The tunnel, the Indian version of Eurostar’s London-Paris corridor is 13 metre below the riverbed and 33 metre below ground level.

The 520-metre tunnel is part of the East-West Metro Corridor of Kolkata — from the IT hub of Salt Lake Sector V in the east to Howrah Maidan in the west across the river.

The tunnel’s construction is complete and is likely to be commissioned in December 2023 after the completion of a 2.5-km stretch between Esplanade and Sealdah on the corridor.

“The tunnel is essential for the East-West Corridor and it was key. The under-the-river-alignment was the only alignment possible with residential areas and other technical issues involved,” said Kolkata Metro Rail Corporation General Manager (Civil) Sailesh Kumar.

“This metro route between Howrah and Sealdah cuts down the commute time to 40 minutes as against 1. 5 hours by road. It will also ease congestion at both ends,” he said. It will take 45 seconds to cross the tunnel, he said.

The East West Corridor of the metro rail has been marred by delays and resultant cost escalations. It was approved in 2009 at a cost of Rs 4,875 crore and a completion date of August 2015.

According to officials, the cost has now increased to Rs 8,475 crore out of which Rs 8,383 crore has already been spent.

The tunnel will have an internal diameter of 5.55 metre and an external diameter of 6.1 metre. The spacing between the up and down tunnels will be 16.1 metre centre-to-centre.

The inner walls of the tunnel are being made with high-quality M50 grade, reinforced concrete segments with a thickness of 275mm each. Six of these segments will complete a circular lining of the tunnel’s diameter.

§ **Data block**

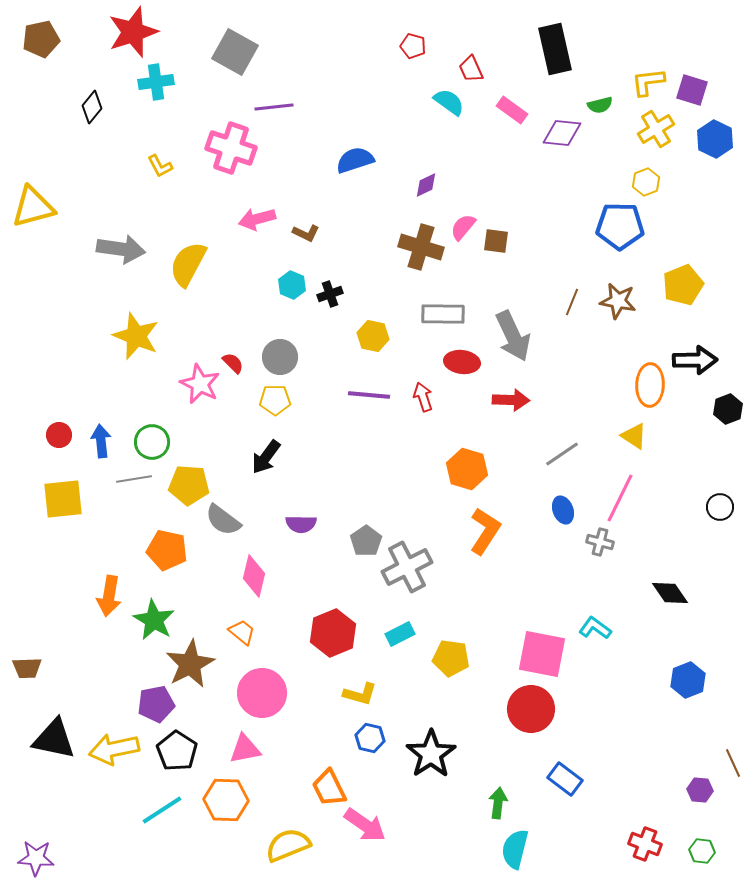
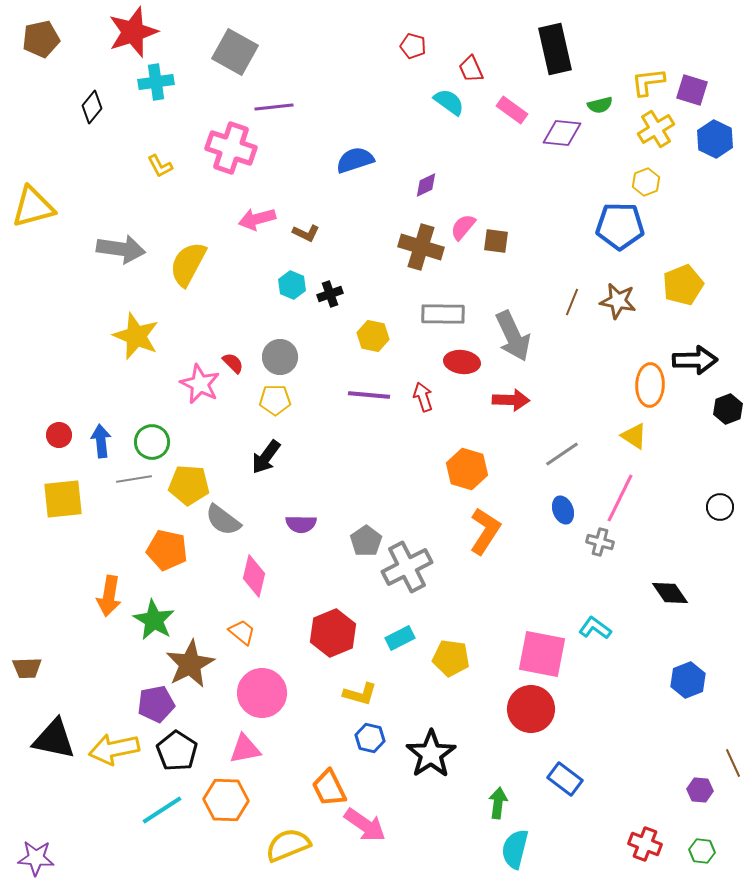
cyan rectangle at (400, 634): moved 4 px down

§ **Your tasks**
1. From the Kolkata tunnel passage, list every measurement stated in metres, in the order they appear.
2. Reproduce the portion of the Kolkata tunnel passage starting at "The tunnel’s construction" and ending at "on the corridor.".

§ **Responses to the tasks**
1.
13 metre
33 metre
520 metre
5.55 metre
6.1 metre
16.1 metre

2.
The tunnel’s construction is complete and is likely to be commissioned in December 2023 after the completion of a 2.5-km stretch between Esplanade and Sealdah on the corridor.